▸ TASK ITEM
Lines in the records below that contain the word "theoriecursus" must each be copied.

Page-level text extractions

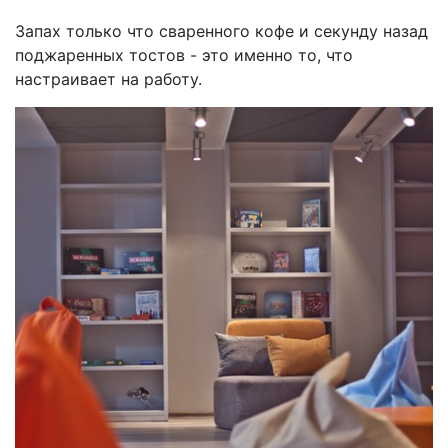
Запах только что сваренного кофе и секунду назад
поджаренных тостов - это именно то, что
настраивает на работу.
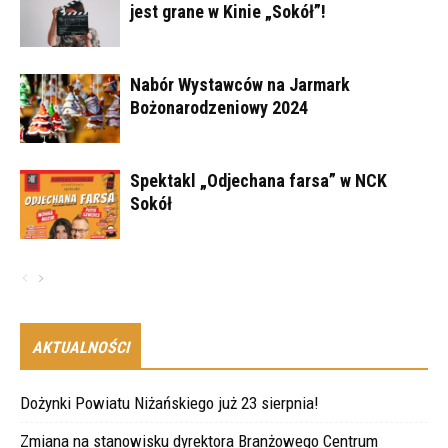
jest grane w Kinie „Sokół”!
Nabór Wystawców na Jarmark
Bożonarodzeniowy 2024
Spektakl „Odjechana farsa” w NCK
Sokół
AKTUALNOŚCI
Dożynki Powiatu Niżańskiego już 23 sierpnia!
Zmiana na stanowisku dyrektora Branżowego Centrum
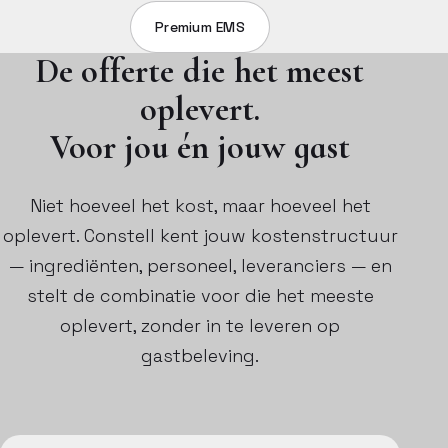
Premium EMS
De offerte die het meest
oplevert.
Voor jou én jouw gast
Niet hoeveel het kost, maar hoeveel het
oplevert. Constell kent jouw kostenstructuur
— ingrediënten, personeel, leveranciers — en
stelt de combinatie voor die het meeste
oplevert, zonder in te leveren op
gastbeleving.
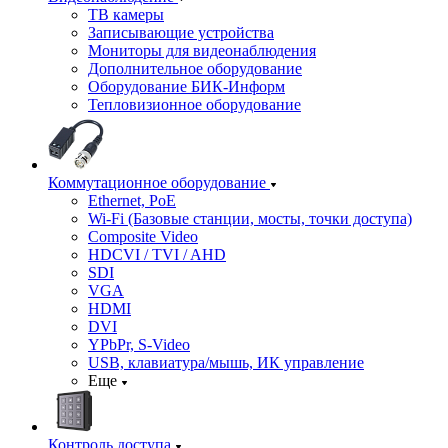
ТВ камеры
Записывающие устройства
Мониторы для видеонаблюдения
Дополнительное оборудование
Оборудование БИК-Информ
Тепловизионное оборудование
Коммутационное оборудование
Ethernet, PoE
Wi-Fi (Базовые станции, мосты, точки доступа)
Composite Video
HDCVI / TVI / AHD
SDI
VGA
HDMI
DVI
YPbPr, S-Video
USB, клавиатура/мышь, ИК управление
Еще
Контроль доступа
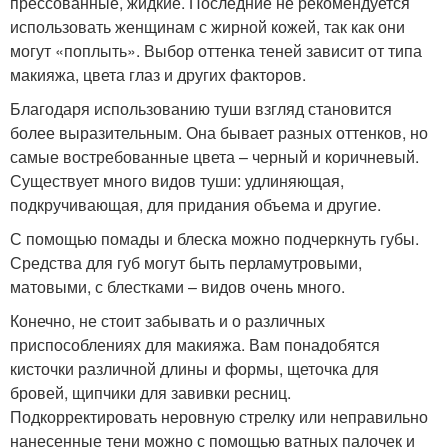
прессованные, жидкие. Последние не рекомендуется
использовать женщинам с жирной кожей, так как они
могут «поплыть». Выбор оттенка теней зависит от типа
макияжа, цвета глаз и других факторов.
Благодаря использованию туши взгляд становится
более выразительным. Она бывает разных оттенков, но
самые востребованные цвета – черный и коричневый.
Существует много видов туши: удлиняющая,
подкручивающая, для придания объема и другие.
С помощью помады и блеска можно подчеркнуть губы.
Средства для губ могут быть перламутровыми,
матовыми, с блестками – видов очень много.
Конечно, не стоит забывать и о различных
приспособлениях для макияжа. Вам понадобятся
кисточки различной длины и формы, щеточка для
бровей, щипчики для завивки ресниц.
Подкорректировать неровную стрелку или неправильно
нанесенные тени можно с помощью ватных палочек и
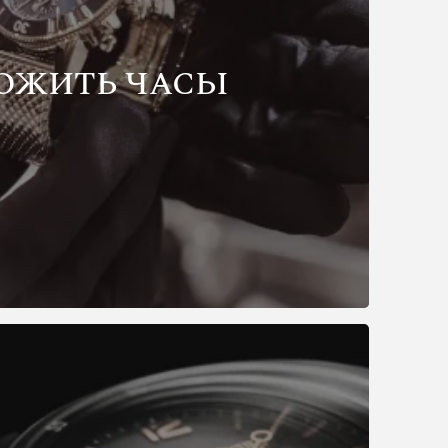
ОЖИТЬ ЧАСЫ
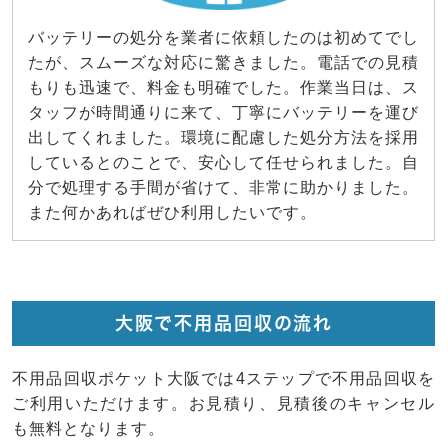
バッテリーの処分を業者に依頼したのは初めてでし
たが、スムーズな対応に驚きました。電話での見積
もりも迅速で、料金も明確でした。作業当日は、ス
タッフが時間通りに来て、丁寧にバッテリーを運び
出してくれました。環境に配慮した処分方法を採用
しているとのことで、安心して任せられました。自
分で処理する手間が省けて、非常に助かりました。
また何かあればぜひ利用したいです。
大阪で不用品回収の流れ
不用品回収ポケット大阪では4ステップで不用品回収を
ご利用いただけます。お見積り、見積後のキャンセル
も無料となります。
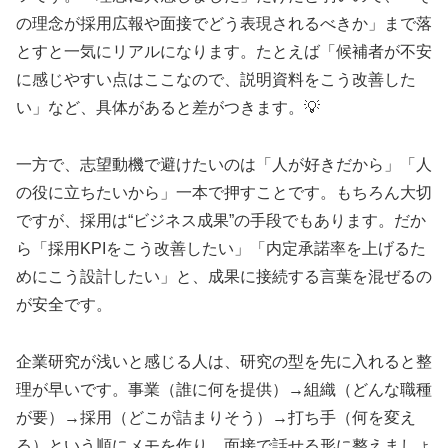
の理念が採用広報や面接でどう表現されるべきか」まで落
とすと一気にリアルになります。たとえば「候補者が不安
に感じやすい点はここなので、説明資料をこう改善した
い」など、具体があると差がつきます。💡
一方で、志望動機で避けたいのは「人が好きだから」「人
の役に立ちたいから」一本で押すことです。もちろん大切
ですが、採用は“ビジネス成果”の手段でもあります。だか
ら「採用KPIをこう改善したい」「内定承諾率を上げるた
めにこう設計したい」と、成果に接続する言葉を混ぜるの
が安全です。
企業研究が浅いと感じる人は、研究の型を先に入れると整
理が早いです。事業（誰に何を提供）→組織（どんな職種
が要）→採用（どこが詰まりそう）→打ち手（何を変え
る）という順にメモを作り、面接で話せる形に整えましょ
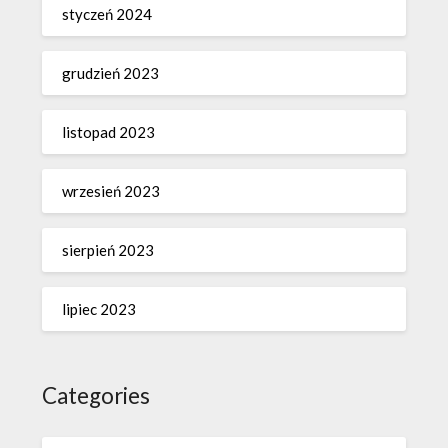
styczeń 2024
grudzień 2023
listopad 2023
wrzesień 2023
sierpień 2023
lipiec 2023
Categories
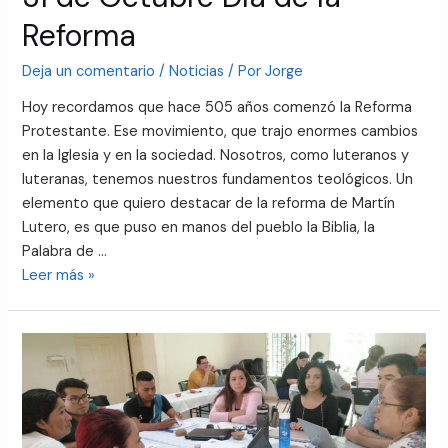
Reforma
Deja un comentario
/
Noticias
/ Por
Jorge
Hoy recordamos que hace 505 años comenzó la Reforma
Protestante. Ese movimiento, que trajo enormes cambios
en la Iglesia y en la sociedad. Nosotros, como luteranos y
luteranas, tenemos nuestros fundamentos teológicos. Un
elemento que quiero destacar de la reforma de Martín
Lutero, es que puso en manos del pueblo la Biblia, la
Palabra de …
Leer más »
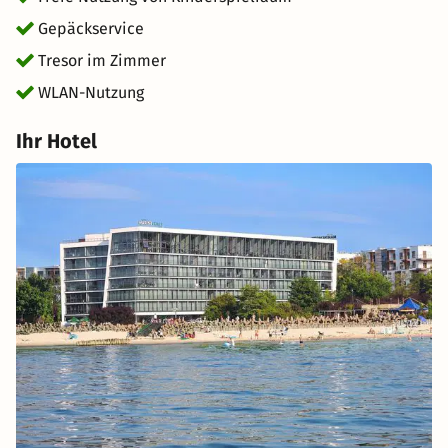
Gepäckservice
Tresor im Zimmer
WLAN-Nutzung
Ihr Hotel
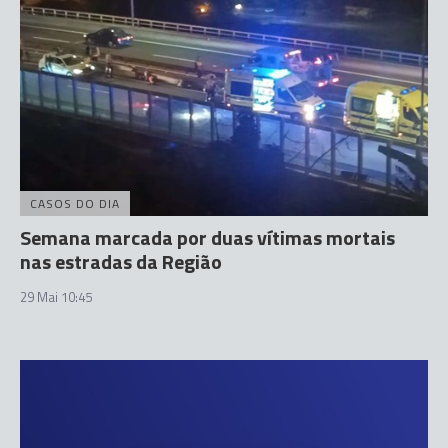
CASOS DO DIA
Semana marcada por duas vítimas mortais
nas estradas da Região
29 Mai 10:45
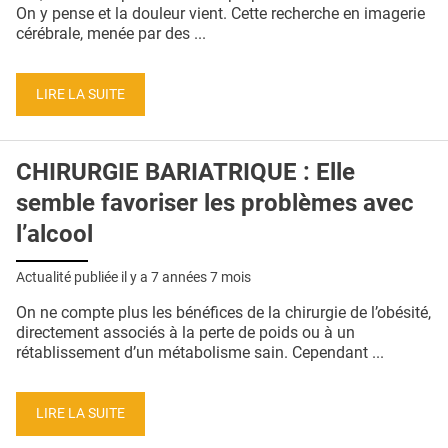
QUI SOMMES-NOUS ?
On y pense et la douleur vient. Cette recherche en imagerie
cérébrale, menée par des ...
PUBLICITÉ
CONDITIONS GÉNÉRALES
LIRE LA SUITE
CONTACT
CHIRURGIE BARIATRIQUE : Elle
CRÉDITS
semble favoriser les problèmes avec
l’alcool
Actualité publiée il y a
7 années 7 mois
On ne compte plus les bénéfices de la chirurgie de l’obésité,
directement associés à la perte de poids ou à un
rétablissement d’un métabolisme sain. Cependant ...
LIRE LA SUITE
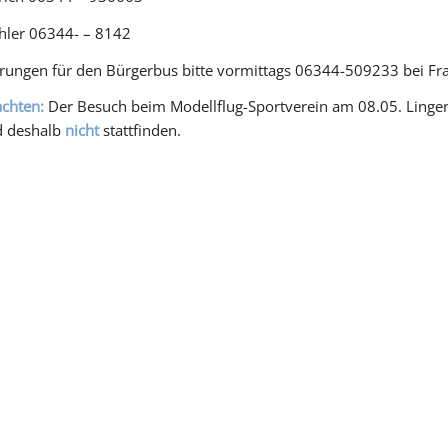
hler 06344- – 8142
rungen für den Bürgerbus bitte vormittags 06344-509233 bei Fra
achten:
Der Besuch beim Modellflug-Sportverein am 08.05. Lingen
d deshalb
nicht
stattfinden.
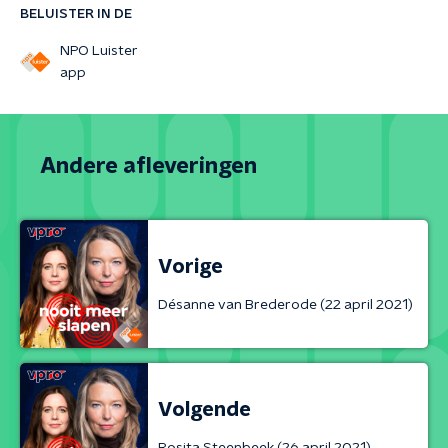
BELUISTER IN DE
NPO Luister
app
Andere afleveringen
Vorige
Désanne van Brederode (22 april 2021)
Volgende
Rosita Steenbeek (26 april 2021)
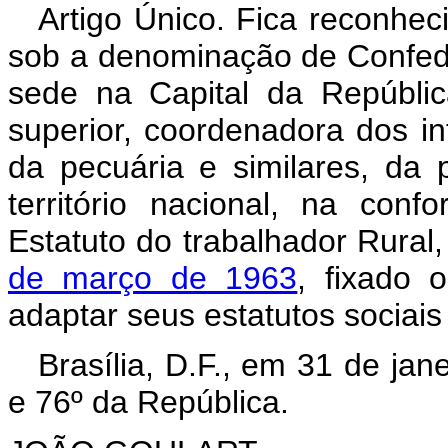
Artigo Único. Fica reconhec
sob a denominação de Confede
sede na Capital da Repúblic
superior, coordenadora dos in
da pecuária e similares, da 
território nacional, na conf
Estatuto do trabalhador Rural
de março de 1963
, fixado 
adaptar seus estatutos sociais
Brasília, D.F., em 31 de ja
e 76º da República.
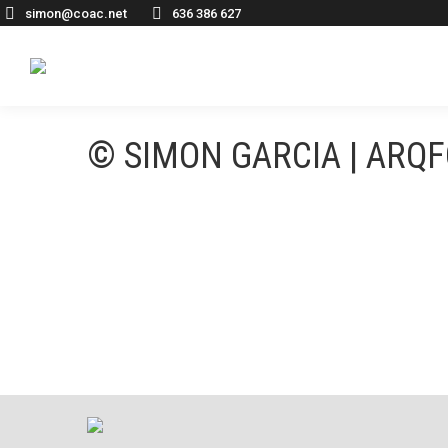
simon@coac.net
636 386 627
© SIMON GARCIA | ARQ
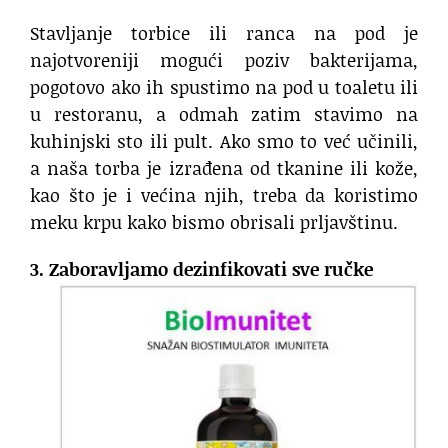
Stavljanje torbice ili ranca na pod je
najotvoreniji mogući poziv bakterijama,
pogotovo ako ih spustimo na pod u toaletu ili
u restoranu, a odmah zatim stavimo na
kuhinjski sto ili pult. Ako smo to već učinili,
a naša torba je izrađena od tkanine ili kože,
kao što je i većina njih, treba da koristimo
meku krpu kako bismo obrisali prljavštinu.
3. Zaboravljamo dezinfikovati sve ručke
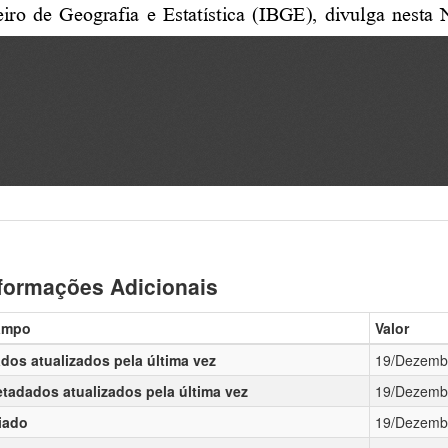
formações Adicionais
ampo
Valor
dos atualizados pela última vez
19/Dezemb
tadados atualizados pela última vez
19/Dezemb
iado
19/Dezemb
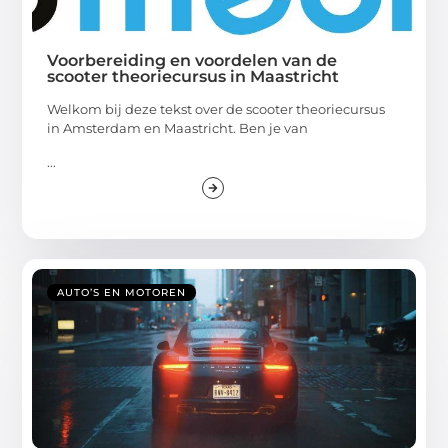
Voorbereiding en voordelen van de
scooter theoriecursus in Maastricht
Welkom bij deze tekst over de scooter theoriecursus
in Amsterdam en Maastricht. Ben je van
...
AUTO’S EN MOTOREN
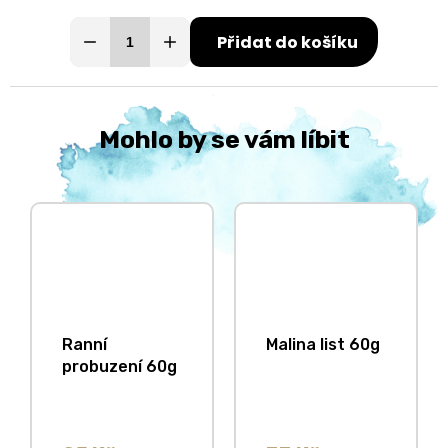
Přidat do košíku
Mohlo by se vám líbit
Ranní
Malina list 60g
probuzení 60g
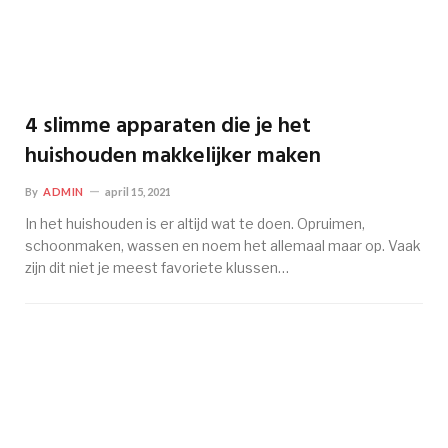
4 slimme apparaten die je het
huishouden makkelijker maken
By
ADMIN
april 15, 2021
In het huishouden is er altijd wat te doen. Opruimen,
schoonmaken, wassen en noem het allemaal maar op. Vaak
zijn dit niet je meest favoriete klussen…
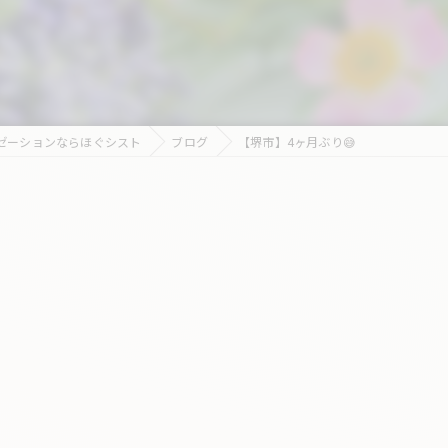
ゼーションならほぐシスト
ブログ
【堺市】4ヶ月ぶり😅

▸ EXERCISE OUTPUT
scooter theoriecursus in Maastricht
Welkom bij deze tekst over de scooter theoriecursus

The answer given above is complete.